What to work on:
Count all lines holding "mobiles" in the data below and say the number, nothing more.

Collection entries
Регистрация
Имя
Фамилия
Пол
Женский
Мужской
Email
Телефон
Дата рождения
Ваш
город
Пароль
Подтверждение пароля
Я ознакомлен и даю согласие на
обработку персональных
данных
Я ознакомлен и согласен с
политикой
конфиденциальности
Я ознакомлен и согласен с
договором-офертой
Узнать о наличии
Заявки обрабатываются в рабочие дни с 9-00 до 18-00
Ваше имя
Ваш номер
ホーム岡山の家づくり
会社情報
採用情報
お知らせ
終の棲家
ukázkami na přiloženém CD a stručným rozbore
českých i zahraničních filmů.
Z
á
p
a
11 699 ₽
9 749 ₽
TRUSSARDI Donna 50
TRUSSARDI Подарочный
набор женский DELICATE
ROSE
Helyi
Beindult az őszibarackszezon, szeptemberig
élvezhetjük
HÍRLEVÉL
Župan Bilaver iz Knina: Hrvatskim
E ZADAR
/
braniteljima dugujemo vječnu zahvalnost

...

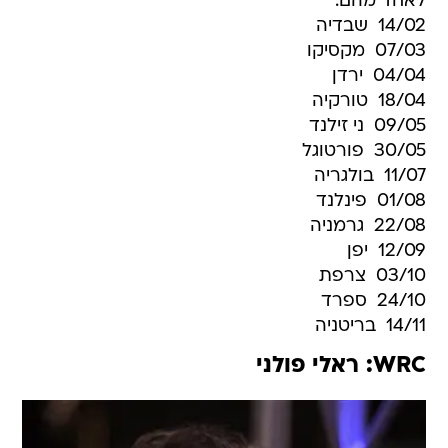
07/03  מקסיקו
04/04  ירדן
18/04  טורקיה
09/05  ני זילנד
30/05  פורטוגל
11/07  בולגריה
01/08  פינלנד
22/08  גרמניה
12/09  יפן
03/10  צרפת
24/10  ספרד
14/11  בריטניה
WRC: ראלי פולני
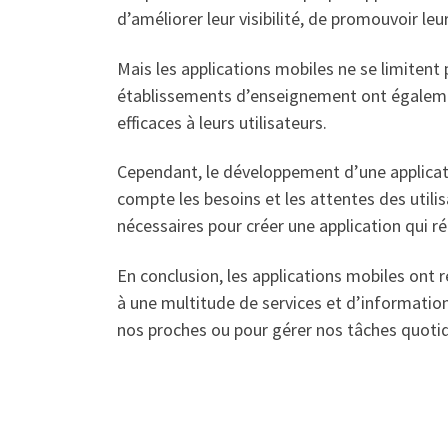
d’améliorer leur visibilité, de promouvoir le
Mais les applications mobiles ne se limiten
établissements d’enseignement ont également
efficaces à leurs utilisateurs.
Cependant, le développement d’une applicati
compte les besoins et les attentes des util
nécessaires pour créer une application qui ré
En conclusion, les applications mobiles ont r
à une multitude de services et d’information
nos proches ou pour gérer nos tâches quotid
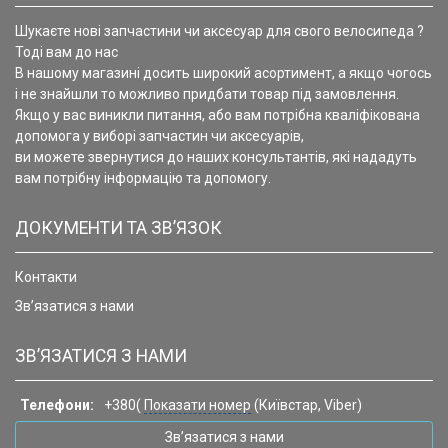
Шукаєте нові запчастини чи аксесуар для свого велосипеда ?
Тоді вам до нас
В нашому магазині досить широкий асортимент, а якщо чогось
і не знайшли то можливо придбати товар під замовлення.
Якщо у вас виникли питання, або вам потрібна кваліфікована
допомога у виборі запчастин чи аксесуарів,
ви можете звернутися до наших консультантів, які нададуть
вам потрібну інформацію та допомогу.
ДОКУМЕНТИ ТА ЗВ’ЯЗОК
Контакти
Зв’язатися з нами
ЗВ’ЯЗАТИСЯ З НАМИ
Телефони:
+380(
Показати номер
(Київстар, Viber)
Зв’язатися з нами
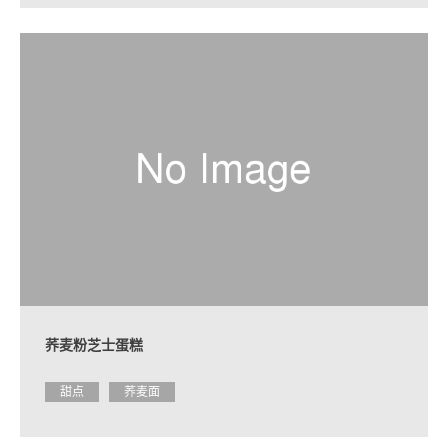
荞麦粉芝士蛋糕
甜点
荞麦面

* * *

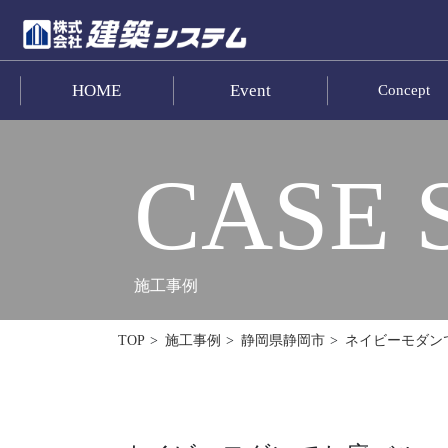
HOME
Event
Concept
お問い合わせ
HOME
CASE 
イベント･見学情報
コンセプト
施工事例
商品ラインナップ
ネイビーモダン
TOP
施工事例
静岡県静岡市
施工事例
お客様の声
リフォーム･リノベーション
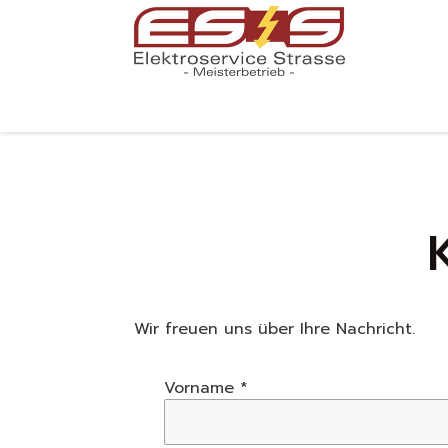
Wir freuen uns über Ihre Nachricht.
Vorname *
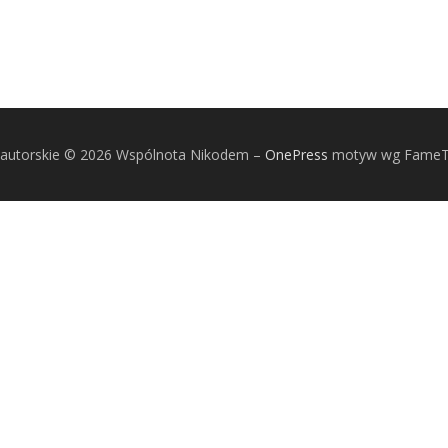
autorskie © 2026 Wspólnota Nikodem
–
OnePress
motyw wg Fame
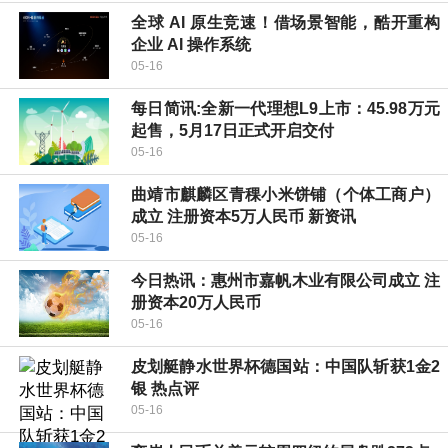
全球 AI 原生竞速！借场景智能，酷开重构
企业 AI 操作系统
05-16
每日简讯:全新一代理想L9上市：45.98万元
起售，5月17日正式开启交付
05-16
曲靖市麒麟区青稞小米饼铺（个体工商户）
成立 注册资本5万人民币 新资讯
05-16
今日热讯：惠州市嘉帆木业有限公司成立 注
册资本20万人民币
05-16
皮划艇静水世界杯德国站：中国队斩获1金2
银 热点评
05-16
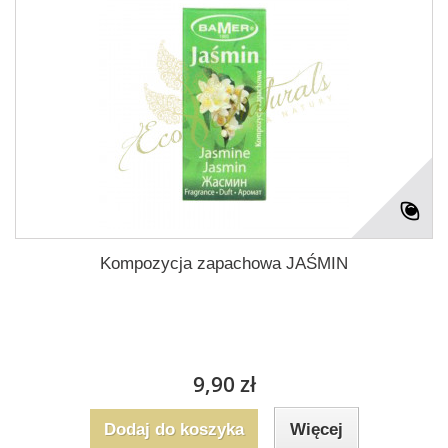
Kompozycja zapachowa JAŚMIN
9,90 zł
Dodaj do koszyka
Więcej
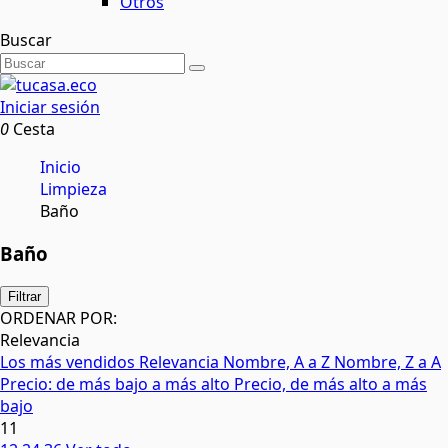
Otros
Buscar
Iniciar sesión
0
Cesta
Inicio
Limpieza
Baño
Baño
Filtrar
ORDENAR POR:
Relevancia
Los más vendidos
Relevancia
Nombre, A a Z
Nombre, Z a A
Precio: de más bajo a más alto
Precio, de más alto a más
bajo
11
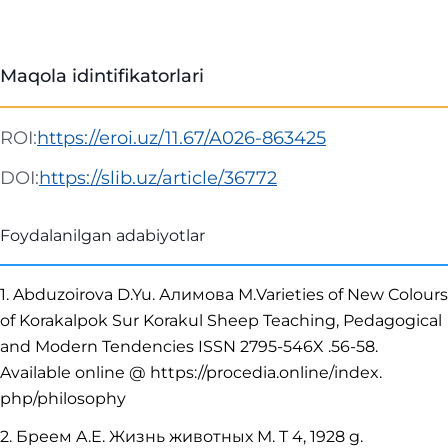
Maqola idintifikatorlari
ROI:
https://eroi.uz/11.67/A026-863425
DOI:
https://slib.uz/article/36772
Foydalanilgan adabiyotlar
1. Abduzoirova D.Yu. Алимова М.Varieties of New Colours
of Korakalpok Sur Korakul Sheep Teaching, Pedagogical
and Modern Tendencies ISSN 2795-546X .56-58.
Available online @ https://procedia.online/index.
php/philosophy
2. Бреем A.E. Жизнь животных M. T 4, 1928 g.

Your solution:
2